There were a couple of hundred of committed, well-meaning people just outside in the designated “free speech zone” assigned to protest. They were loud. They were awesome. And even though news station WBRE completely ignored them, you could not fail to hear folks chanting “Ban Fracking Now!” in the background of the governor’s address.
Photo Wendy Lynne Lee
These are good folks who spent their own time and money thinking that they’re doing something right.
It’s the organizers of that “action” who must be called out–for the sake of the folks above.
I have thought long and hard about this, and I think the only conclusions that can be drawn about:
1. why the word “ban” has been effectively “banned”
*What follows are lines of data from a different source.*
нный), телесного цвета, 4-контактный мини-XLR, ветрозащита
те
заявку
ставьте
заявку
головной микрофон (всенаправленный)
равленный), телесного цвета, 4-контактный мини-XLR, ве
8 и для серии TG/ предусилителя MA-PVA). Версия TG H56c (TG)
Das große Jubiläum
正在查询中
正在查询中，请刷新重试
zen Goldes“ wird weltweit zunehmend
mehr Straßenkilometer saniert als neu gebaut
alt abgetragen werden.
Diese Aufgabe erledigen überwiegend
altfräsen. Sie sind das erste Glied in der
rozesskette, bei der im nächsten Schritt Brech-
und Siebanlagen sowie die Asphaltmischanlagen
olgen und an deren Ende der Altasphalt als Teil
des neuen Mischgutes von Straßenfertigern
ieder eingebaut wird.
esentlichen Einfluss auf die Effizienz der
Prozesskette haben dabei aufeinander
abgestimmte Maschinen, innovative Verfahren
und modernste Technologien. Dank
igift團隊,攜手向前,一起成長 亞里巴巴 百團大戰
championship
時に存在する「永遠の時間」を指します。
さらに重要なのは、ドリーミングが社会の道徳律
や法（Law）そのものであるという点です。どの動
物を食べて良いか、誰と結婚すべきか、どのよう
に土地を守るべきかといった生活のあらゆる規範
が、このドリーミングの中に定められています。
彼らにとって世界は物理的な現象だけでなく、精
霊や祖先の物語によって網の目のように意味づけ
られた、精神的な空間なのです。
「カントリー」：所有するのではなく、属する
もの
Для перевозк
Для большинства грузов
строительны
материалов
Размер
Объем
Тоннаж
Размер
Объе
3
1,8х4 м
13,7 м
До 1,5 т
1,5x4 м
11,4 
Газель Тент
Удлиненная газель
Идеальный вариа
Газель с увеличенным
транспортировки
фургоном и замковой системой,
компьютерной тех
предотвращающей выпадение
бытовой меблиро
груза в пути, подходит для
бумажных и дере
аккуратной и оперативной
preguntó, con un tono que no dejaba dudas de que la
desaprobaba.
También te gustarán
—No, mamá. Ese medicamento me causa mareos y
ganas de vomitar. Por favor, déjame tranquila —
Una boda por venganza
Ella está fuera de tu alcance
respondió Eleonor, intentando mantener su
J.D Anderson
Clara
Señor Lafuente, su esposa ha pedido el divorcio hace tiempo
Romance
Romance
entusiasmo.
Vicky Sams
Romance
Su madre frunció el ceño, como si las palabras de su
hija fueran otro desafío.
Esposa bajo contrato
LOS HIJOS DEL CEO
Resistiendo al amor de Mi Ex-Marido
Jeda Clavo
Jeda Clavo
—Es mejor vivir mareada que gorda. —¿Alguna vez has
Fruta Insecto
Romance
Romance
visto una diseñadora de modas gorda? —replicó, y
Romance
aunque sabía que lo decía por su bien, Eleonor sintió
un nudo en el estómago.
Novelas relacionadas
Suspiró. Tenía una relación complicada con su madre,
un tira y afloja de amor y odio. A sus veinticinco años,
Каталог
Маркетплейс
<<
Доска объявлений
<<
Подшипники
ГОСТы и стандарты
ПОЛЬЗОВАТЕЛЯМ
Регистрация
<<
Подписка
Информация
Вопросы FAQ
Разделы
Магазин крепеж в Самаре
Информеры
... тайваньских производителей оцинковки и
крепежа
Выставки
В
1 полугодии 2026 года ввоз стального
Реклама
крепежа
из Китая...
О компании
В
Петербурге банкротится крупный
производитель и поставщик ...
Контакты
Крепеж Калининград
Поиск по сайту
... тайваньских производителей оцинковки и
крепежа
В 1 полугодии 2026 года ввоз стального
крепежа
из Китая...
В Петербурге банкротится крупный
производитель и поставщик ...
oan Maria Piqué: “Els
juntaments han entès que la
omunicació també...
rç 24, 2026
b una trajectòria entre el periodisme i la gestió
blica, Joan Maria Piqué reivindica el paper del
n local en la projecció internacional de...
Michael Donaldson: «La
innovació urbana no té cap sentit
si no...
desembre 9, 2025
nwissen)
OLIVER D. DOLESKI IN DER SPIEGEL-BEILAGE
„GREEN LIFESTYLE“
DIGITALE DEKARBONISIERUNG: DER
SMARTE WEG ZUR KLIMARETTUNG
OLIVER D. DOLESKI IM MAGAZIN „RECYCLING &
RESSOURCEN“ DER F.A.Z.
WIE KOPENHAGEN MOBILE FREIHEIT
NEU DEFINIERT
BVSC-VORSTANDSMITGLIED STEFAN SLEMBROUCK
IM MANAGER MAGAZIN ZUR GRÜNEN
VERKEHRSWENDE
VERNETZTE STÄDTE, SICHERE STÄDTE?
2. why these so-called leaders weren’t inside risking arrest with the rest of us
are that while the leaders of Pennsylvanians Against Fracking (PAF), Food and Water Watch (FWW), Clean Water Action (CWA)–and even the august Delaware River Keepers (DRK) are happy to see other people do the hard work and absorb the hard consequences entailed by acts of civil disobedience, they have
1. Neither the stomach for what they know must be undertaken as nonviolent civil disobedience to end the conversion of the state into an industrialized gas factory,
2. Nor the guts to see that the harms perpetrated by this industry are part and parcel of a system that advantages them.
3. Nor the foresight to see that legal victories–like those of the DRK concerning cumulative impacts ignored by the Federal Regulatory Energy Commission (FERC)–are pyrrhic. Their ultimate effect is instruction to the gas companies about how to draft an airtight application next time.
4. Nor the conviction that fracking really could be ended.
If they held any or all of 1-4, they’d have been inside the inaugural venue getting ready to call out the words “BAN FRACKING NOW!” instead of speechifying, jostling for mic time, or schmoozing it up with Josh Fox.”